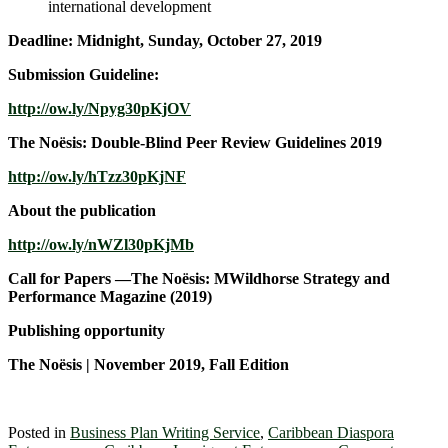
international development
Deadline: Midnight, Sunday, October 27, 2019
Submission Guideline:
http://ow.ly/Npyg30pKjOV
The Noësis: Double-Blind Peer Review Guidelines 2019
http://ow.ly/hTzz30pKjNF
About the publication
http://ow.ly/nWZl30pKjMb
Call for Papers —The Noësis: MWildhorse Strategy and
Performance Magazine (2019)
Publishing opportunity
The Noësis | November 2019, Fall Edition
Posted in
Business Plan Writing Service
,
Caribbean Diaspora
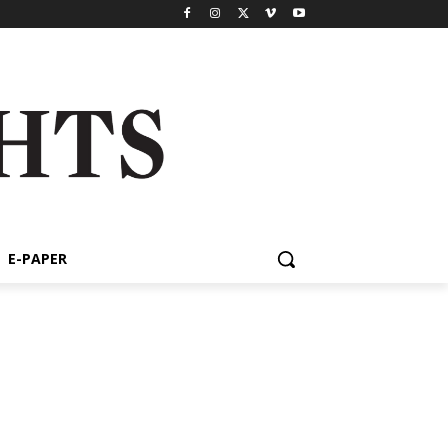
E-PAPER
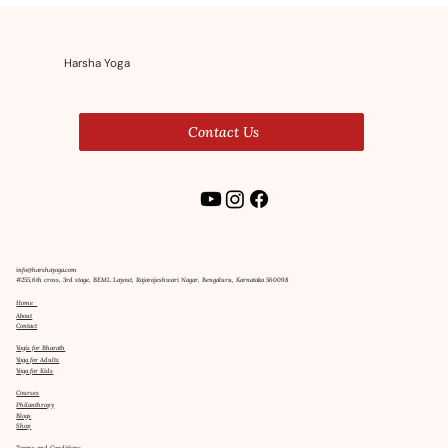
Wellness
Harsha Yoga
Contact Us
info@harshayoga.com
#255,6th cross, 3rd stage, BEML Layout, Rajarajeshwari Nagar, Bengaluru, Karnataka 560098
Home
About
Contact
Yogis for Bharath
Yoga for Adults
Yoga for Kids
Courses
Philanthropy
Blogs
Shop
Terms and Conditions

···

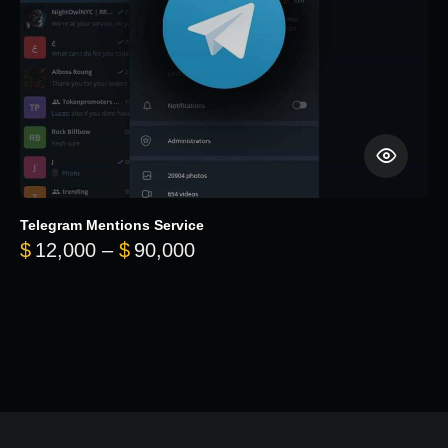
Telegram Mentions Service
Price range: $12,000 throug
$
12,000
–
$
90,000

···

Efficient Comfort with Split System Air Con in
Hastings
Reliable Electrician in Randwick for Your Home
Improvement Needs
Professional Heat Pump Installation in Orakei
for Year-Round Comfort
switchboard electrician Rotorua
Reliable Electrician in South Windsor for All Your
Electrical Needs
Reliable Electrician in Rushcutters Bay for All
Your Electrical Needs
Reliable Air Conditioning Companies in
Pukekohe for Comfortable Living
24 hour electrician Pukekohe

···

__Task to carry out__: Could you arrange the lines of the material, starting at the line containing "international development" and ending at the line containing "Performance Magazine (2019)", as a JSON list of strings with one string per line and blank lines left out?

__Task output__:
[
  "international development",
  "Deadline: Midnight, Sunday, October 27, 2019",
  "Submission Guideline:",
  "http://ow.ly/Npyg30pKjOV",
  "The Noësis: Double-Blind Peer Review Guidelines 2019",
  "http://ow.ly/hTzz30pKjNF",
  "About the publication",
  "http://ow.ly/nWZl30pKjMb",
  "Call for Papers —The Noësis: MWildhorse Strategy and",
  "Performance Magazine (2019)"
]